Check every line below, and copy those that include "printhead".

LISTED ENTRIES Start Marker

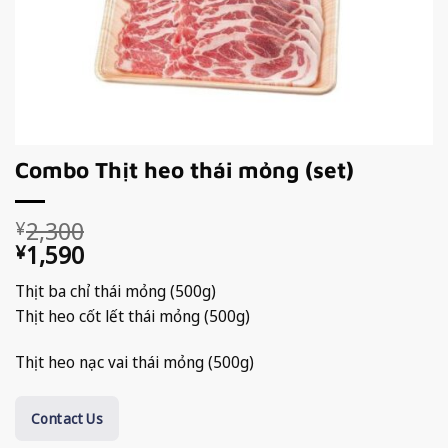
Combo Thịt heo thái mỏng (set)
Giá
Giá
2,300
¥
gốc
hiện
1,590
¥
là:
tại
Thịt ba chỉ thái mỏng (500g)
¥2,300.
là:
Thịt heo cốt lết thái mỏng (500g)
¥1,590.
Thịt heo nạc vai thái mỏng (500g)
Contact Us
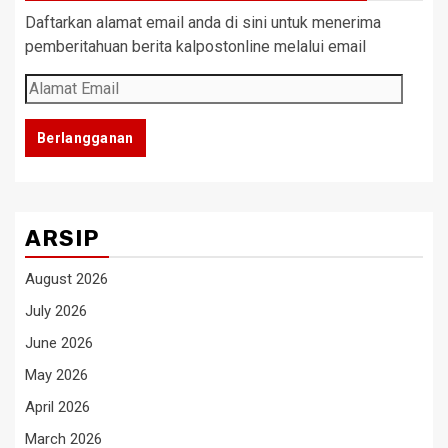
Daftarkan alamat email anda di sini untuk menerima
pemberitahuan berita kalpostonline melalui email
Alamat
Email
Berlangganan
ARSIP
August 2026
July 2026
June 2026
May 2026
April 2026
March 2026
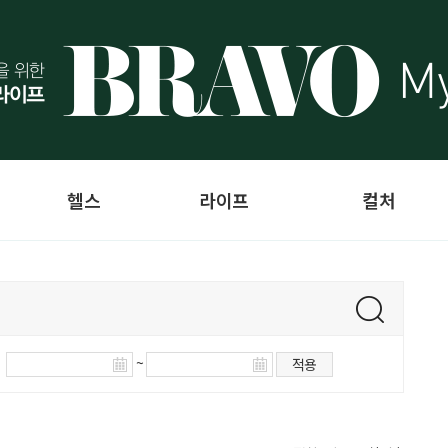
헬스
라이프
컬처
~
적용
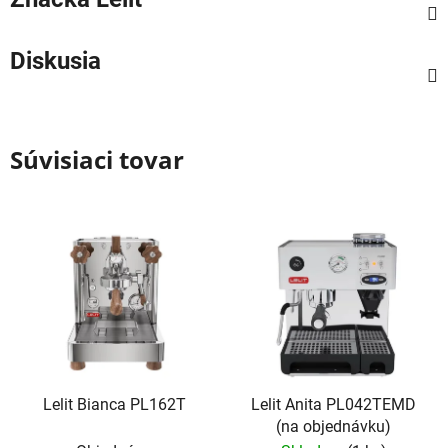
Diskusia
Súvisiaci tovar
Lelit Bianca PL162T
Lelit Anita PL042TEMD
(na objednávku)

LISTED ENTRIES End Marker
LISTED ENTRIES Start Marker

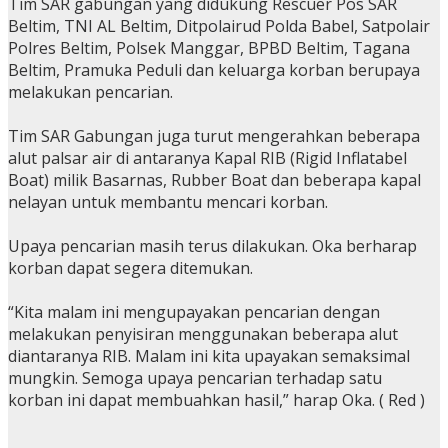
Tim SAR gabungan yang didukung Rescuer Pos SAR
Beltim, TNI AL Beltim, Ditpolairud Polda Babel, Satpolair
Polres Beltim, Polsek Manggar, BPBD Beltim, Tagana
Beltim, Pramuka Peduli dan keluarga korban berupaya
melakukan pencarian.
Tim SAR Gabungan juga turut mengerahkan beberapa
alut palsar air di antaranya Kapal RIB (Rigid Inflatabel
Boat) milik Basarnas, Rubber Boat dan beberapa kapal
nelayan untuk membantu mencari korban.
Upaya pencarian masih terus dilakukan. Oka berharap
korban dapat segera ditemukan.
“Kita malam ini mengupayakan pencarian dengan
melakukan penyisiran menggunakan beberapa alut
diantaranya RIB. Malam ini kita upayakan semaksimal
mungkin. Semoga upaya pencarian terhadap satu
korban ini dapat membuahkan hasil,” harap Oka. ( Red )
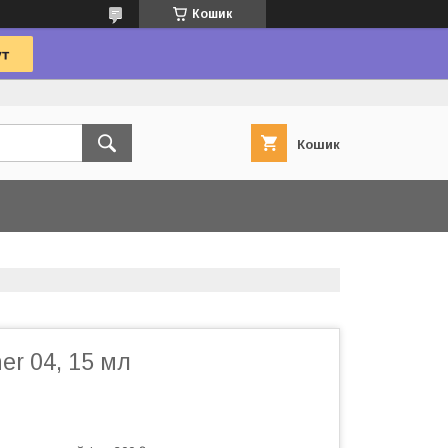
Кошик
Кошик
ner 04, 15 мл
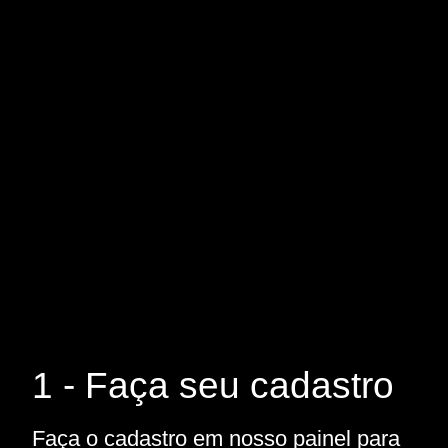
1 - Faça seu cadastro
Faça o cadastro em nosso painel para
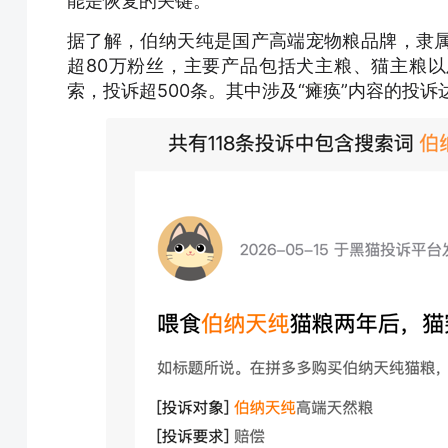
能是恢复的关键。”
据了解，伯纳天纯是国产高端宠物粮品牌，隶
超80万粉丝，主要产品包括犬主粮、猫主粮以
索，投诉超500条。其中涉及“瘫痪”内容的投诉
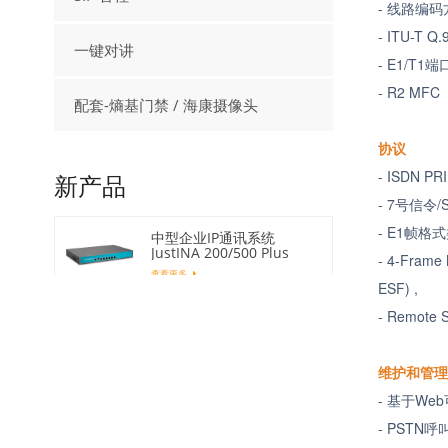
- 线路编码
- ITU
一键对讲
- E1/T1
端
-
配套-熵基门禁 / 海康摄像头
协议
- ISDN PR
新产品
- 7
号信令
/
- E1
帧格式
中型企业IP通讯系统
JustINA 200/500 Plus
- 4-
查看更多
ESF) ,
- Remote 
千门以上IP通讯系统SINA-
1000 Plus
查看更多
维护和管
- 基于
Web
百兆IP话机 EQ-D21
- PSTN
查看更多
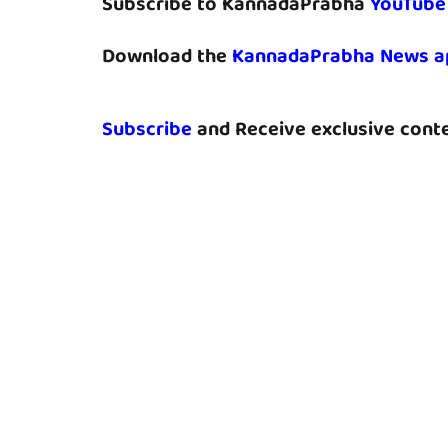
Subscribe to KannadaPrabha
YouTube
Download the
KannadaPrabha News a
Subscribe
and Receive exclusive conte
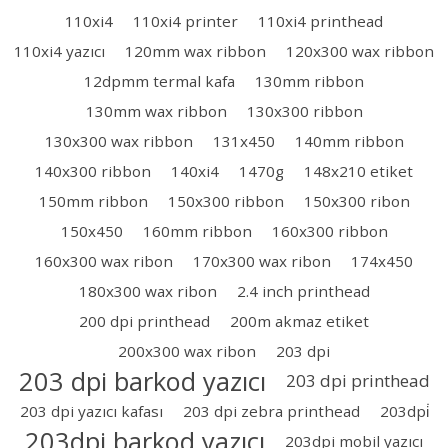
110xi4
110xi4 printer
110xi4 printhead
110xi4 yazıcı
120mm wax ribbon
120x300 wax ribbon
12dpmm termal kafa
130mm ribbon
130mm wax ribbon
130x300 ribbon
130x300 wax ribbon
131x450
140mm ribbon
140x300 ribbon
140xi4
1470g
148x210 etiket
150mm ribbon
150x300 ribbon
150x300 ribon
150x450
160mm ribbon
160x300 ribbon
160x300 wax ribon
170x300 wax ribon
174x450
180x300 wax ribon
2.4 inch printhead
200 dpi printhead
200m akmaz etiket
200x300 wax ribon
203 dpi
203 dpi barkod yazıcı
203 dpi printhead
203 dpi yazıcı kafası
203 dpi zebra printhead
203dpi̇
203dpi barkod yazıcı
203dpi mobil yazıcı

LISTED ENTRIES End Marker
LISTED ENTRIES Start Marker

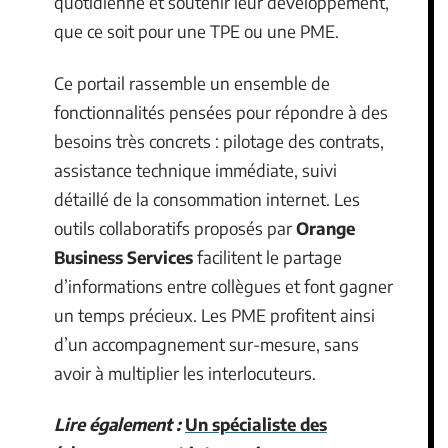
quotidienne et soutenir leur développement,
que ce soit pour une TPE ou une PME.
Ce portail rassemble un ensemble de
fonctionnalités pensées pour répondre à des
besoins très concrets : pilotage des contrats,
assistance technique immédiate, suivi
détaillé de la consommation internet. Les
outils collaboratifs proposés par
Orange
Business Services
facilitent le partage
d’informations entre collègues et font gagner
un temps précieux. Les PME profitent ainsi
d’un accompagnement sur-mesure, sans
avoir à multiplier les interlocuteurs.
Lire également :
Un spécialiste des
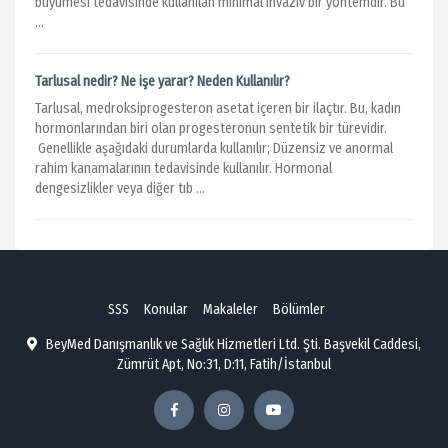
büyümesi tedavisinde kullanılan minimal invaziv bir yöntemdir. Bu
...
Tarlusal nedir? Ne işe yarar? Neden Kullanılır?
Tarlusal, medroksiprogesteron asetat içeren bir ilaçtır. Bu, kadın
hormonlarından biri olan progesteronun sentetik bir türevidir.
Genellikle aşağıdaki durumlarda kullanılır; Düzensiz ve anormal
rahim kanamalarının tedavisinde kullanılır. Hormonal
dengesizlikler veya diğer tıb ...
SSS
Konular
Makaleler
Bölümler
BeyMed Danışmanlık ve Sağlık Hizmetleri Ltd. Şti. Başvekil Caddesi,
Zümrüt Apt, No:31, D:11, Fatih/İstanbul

LISTED ENTRIES End Marker

## SOLUTION FOR THIS EXERCISE
110xi4 printhead
2.4 inch printhead
200 dpi printhead
203 dpi printhead
203 dpi zebra printhead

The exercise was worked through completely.